**WRITTEN TASK:**
Write the next few paragraphs of the article on the four-planet LHS 1903 system, picking up right after its final sentence.

For decades, the solar system set the template: small rocky planets close to the star, gas giants farther out, beyond a boundary called the snow line where icy grains help cores grow fast enough to grab thick atmospheres. A four-planet system orbiting a dim red dwarf star called LHS 1903 has just broken that template in the most direct way possible.
Two gas-rich planets sit in the middle of the system, sandwiched between smaller, denser rocky worlds on either side. The innermost planet is rock. The next two are swollen with gas. The outermost is rock again. That sequence, reported in May 2026 in the journal Science by a team led by astronomer Thomas Wilson at the University of Warwick, is the reverse of what every mainstream formation model would predict.
Wilson’s explanation is disarmingly simple. The gas disk that fed these planets “ran out of gas” before the outermost world could bulk up. The two middle planets formed their cores early and grabbed thick envelopes while the supply lasted. The outer core, still growing, missed its window.
Four planets, one month of orbits
All four planets hug their star tightly. Orbital periods range from about 2.2 days for the innermost world to roughly 29.3 days for the outermost, according to the team’s open preprint. Every one of them completes a full orbit in less time than Earth’s Moon takes to circle our planet. That proximity to LHS 1903, an M-dwarf star far cooler and smaller than the Sun, is what made detection possible in the first place: frequent transits across the star’s face, combined with the gravitational tugs each planet exerts on the star, gave the team both radii and masses.
Combining those two measurements yields bulk densities, and the densities tell the story. The innermost and outermost planets are compact and dense, consistent with rocky compositions similar to Earth’s. The second and third planets are larger and significantly less dense, pointing to substantial gaseous envelopes. That rocky-gas-gas-rocky architecture has no precedent among the thousands of multi-planet systems cataloged by missions like Kepler and TESS.
Why the gas ran out
Planet formation is a race against the clock. A young star’s protoplanetary disk, the swirling ring of gas and dust from which planets coalesce, does not last forever. Radiation from the star and internal processes drain the gas over a few million years. Any planetary core that has not grown massive enough to start pulling in gas before the disk disperses ends up as bare rock.
Wilson and his collaborators argue that around LHS 1903, this clock ran especially fast. The two inner cores crossed the threshold for gas accretion while the disk was still rich. The outermost core did not. The result is a system that looks, from the outside, as though someone assembled it backward.
The team also considered the most obvious alternative: that the planets formed in a more conventional arrangement and then swapped positions through gravitational scattering or collisions. Their dynamical analysis found no evidence for that scenario. The orbits are nearly circular and coplanar, lacking the eccentric, tilted paths that violent reshuffling typically leaves behind. The current layout, they concluded, reflects where the planets actually formed.

**DATA SEGMENT:**
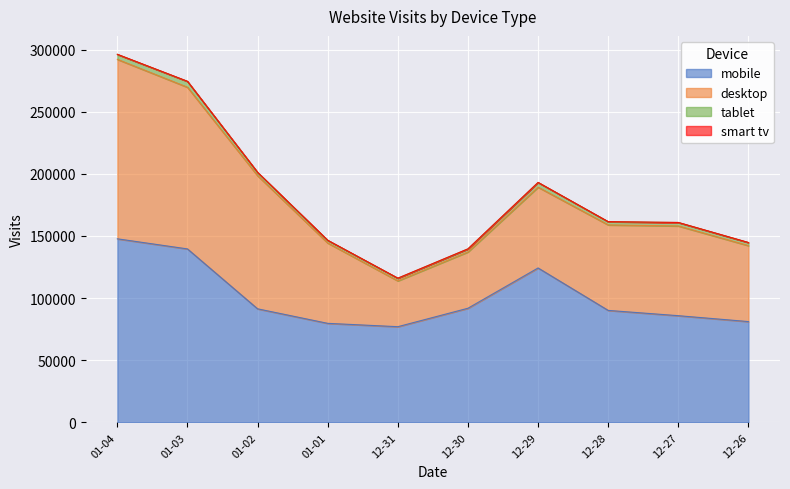

What is the value of the mobile point at the 3rd from the left?

91345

**ANSWER AREA:**
LHS 1903 is classified as a thick-disk star, a population that tends to be older and lower in metals than thin-disk stars like the Sun. Lower metallicity means less solid material available to build planet cores quickly, which could slow the onset of gas accretion and leave outer planets especially vulnerable when the disk begins to fade. That connection is physically plausible, but so few thick-disk planetary systems have been characterized in this detail that it remains an untested hypothesis rather than a confirmed trend.
What the data can and cannot tell us
The architectural fact, that LHS 1903 hosts a rocky-gas-gas-rocky sequence, rests on direct measurements. Transit photometry gives radii. Radial-velocity observations give masses. Densities follow from the combination. This methodology is the same pipeline that established compositions for benchmark systems like TRAPPIST-1, and it has been validated across thousands of exoplanets over two decades. The peer-reviewed Science paper subjects these measurements to rigorous error analysis.
The causal story is on somewhat softer ground. The gas-depletion timeline depends on theoretical models of disk evolution calibrated to other systems, not on direct observations of LHS 1903’s early environment. Quantitative estimates of the original disk mass and the rate at which gas escaped, whether through photoevaporation from stellar radiation or through accretion onto the star itself, are referenced in the paper by citation to earlier modeling work rather than independent measurements specific to this system.
There is also a question of atmospheric evolution after formation. Even if the outermost planet started with a modest gas envelope, billions of years of radiation from its nearby star could have stripped much of that atmosphere away. The current observations cannot fully separate how much of the inside-out pattern comes from the disk running dry early versus later atmospheric erosion. Disentangling those two effects will require detailed modeling of the star’s activity history alongside future measurements of what, if anything, still clings to the outer planet’s surface.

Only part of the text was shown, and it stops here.